Nabil Iqbal, Ph.D.

Professor, Durham University

Nabil Iqbal is a professor of mathematical and theoretical physics at Durham University. He obtained his bachelor’s degree in physics and mathematics from Cornell University in 2006 and his Ph.D. from the Massachusetts Institute of Technology in 2011. He held postdoctoral appointments at the Kavli Institute of Theoretical Physics and the University of Amsterdam before joining Durham University as an assistant professor in 2017. He was promoted to associate professor in 2020 and full professor in 2023.

Iqbal works on a wide variety of topics in theoretical physics and has made contributions to problems in string theory, quantum field theory, gravity and statistical physics. One of his main interests is holographic duality: the idea that a quantum theory of gravity is exactly equivalent to a theory of particles living in one lower dimension. He has worked extensively on applications of holographic duality, connecting the physics of black holes to that of strongly correlated liquids and understanding holographic measures of quantum entanglement.
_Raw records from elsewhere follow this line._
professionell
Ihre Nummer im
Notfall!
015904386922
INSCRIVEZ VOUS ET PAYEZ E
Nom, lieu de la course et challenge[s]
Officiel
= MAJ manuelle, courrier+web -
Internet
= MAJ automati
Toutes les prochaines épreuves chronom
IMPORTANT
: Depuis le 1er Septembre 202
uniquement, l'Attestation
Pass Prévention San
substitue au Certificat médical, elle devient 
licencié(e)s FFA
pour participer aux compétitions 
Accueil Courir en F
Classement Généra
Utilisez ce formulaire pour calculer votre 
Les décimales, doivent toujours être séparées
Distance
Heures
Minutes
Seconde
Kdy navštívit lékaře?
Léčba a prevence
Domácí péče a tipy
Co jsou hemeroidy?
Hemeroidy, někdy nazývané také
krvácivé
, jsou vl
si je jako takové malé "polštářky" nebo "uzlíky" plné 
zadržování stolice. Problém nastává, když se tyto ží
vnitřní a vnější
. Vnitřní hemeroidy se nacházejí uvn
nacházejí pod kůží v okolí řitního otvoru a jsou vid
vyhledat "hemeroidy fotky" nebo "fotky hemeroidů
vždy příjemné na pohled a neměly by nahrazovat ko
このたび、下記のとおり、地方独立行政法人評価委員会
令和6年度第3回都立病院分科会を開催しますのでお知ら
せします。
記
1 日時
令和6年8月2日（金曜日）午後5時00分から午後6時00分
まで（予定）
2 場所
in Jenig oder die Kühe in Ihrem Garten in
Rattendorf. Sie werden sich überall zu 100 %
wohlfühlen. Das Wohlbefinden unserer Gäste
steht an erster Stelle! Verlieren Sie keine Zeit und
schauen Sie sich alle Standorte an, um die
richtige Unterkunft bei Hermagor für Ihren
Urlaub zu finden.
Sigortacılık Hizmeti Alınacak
He has also applied new symmetry principles from quantum field theory to the hydrodynamics of plasmas and the classification of the phases of matter. More recently, he has begun to study applications of machine learning to problems in statistical physics. In general, he is very interested in scientific problems that live at the intersections of different fields.

Research Blurb

Nabil Iqbal currently works as a theoretical high-energy physicist and has recently become interested in the interplay of machine learning and theoretical physics. He will use the Simons Foundation Pivot Fellowship to lay the foundations of a research program in machine learning, working on a project on geometric deep learning with his mentor Erik Bekkers at the Amsterdam Machine Learning Lab. He plans to build a new class of neural networks whose architecture encodes the symmetries of conformal invariance, a powerful symmetry group that appears in many places in nature. He hopes that this new class of networks will have applications to problems in computer vision and the characterization of three-dimensional data.